Are there compatibility issues with clang-cl and arch:avx2?

I'm using Windows 10, Visual Studio 2019, Platform: x64 and have the following test script in a single-file Visual Studio Solution:

#include <iostream>
#include <intrin.h>
using namespace std;

int main() {
    unsigned __int64 mask = 0x0fffffffffffffff; //1152921504606846975;
    unsigned long index;

    _BitScanReverse64(&index, mask);
    if (index != 59) {
        cout << "Fails!" << endl;
        return EXIT_FAILURE;
    }
    else {
        cout << "Success!" << endl;
        return EXIT_SUCCESS;
    }
}

In my property solution I've set the 'Enable Enhanced Instruction Set' to 'Advanced Vector Extenstions 2 (/arch:AVX2)'. When compiling with msvc (setting 'Platform Toolset' to 'Visual Studio 2019 (v142)') the code returns EXIT_SUCCESS, but when compiling with clang-cl (setting 'Platform Toolset' to 'LLVM (clang-cl)') I get EXIT_FAILURE. When debugging the clang-cl run, the value of index is 4, when it should be 59. This suggests to me that clang-cl is reading the bits in the opposite direction of MSVC.

This isn't the case when I set 'Enable Enhanced Instruction Set' to 'Not Set'. In this scenario, both MSVC and clang-cl return EXIT_SUCCESS.

All of the dlls are loaded and shown in the Debug Output window come from C:\Windows\System32###.dll in all cases.

Does anyone understand this behavior?

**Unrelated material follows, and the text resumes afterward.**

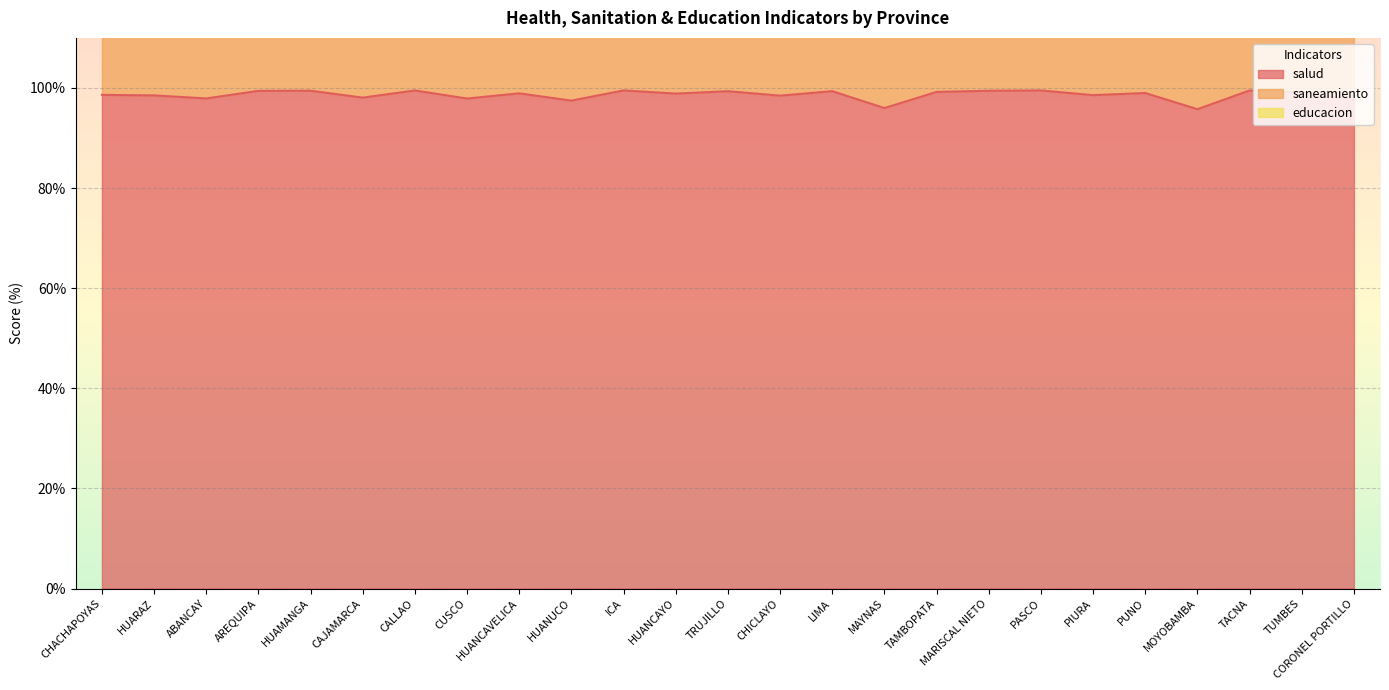

At which label is saneamiento closest to 168?

MOYOBAMBA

I would appreciate any insight here.

EDIT: I failed to mention earlier: I compiled this with IntelCore i7-3930K CPU @3.20GHz.

Solution

Getting 4 instead of 59 sounds like clang implemented _BitScanReverse64 as 63 - lzcnt. Actual bsr is slow on AMD, so yes there are reasons why a compiler would want to compiler a BSR intrinsic to a different instruction.

But then you ran the executable on a computer that doesn't actually support BMI so lzcnt decoded as rep bsr = bsr, giving the leading-zero count instead of the bit-index of the highest set bit.

AFAIK, all CPUs that have AVX2 also have BMI. If your CPU doesn't have that, you shouldn't expect your executables build with /arch:AVX2 to run correctly on your CPU. And in this case the failure mode wasn't an illegal instruction, it was lzcnt running as bsr.

MSVC doesn't generally optimize intrinsics, apparently including this case, so it just uses bsr directly.

Update: i7-3930K is SandyBridge-E. It doesn't have AVX2, so that explains your results.

clang-cl doesn't error when you tell it to build an AVX2 executable on a non-AVX2 computer. The use-case for that would be compiling on one machine to create an executable to run on different machines.

It also doesn't add CPUID-checking code to your executable for you. If you want that, write it yourself. This is C++, it doesn't hold your hand.

target CPU options

MSVC-style /arch options are much more limited than normal GCC/clang style. There aren't any for different levels of SSE like SSE4.1; it jumps straight to AVX.

Also, /arch:AVX2 apparently implies BMI1/2, even though those are different instruction-sets with different CPUID feature bits. In kernel code for example you might want integer BMI instructions but not SIMD instructions that touch XMM/YMM registers.

clang -O3 -mavx2 would not also enable -mbmi. You normally would want that, but if you failed to also enable BMI then clang would have been stuck using bsr. (Which is actually better for Intel CPUs than 63-lzcnt). I think MSVC's /arch:AVX2 is something like -march=haswell, if it also enables FMA instructions.

And nothing in MSVC has any support for making binaries optimized to run on the computer you build them on. That makes sense, it's designed for a closed-source binary-distribution model of software development.

But GCC and clang have -march=native to enable all the instruction sets your computer supports. And also importantly, set tuning options appropriate for your computer. e.g. don't worry about making code that would be slow on an AMD CPU, or on older Intel, just make asm that's good for your CPU.

TL:DR: CPU selection options in clang-cl are very coarse, lumping non-SIMD extensions in with some level of AVX. That's why /arch:AVX2 enabled integer BMI extension, while clang -mavx2 would not have.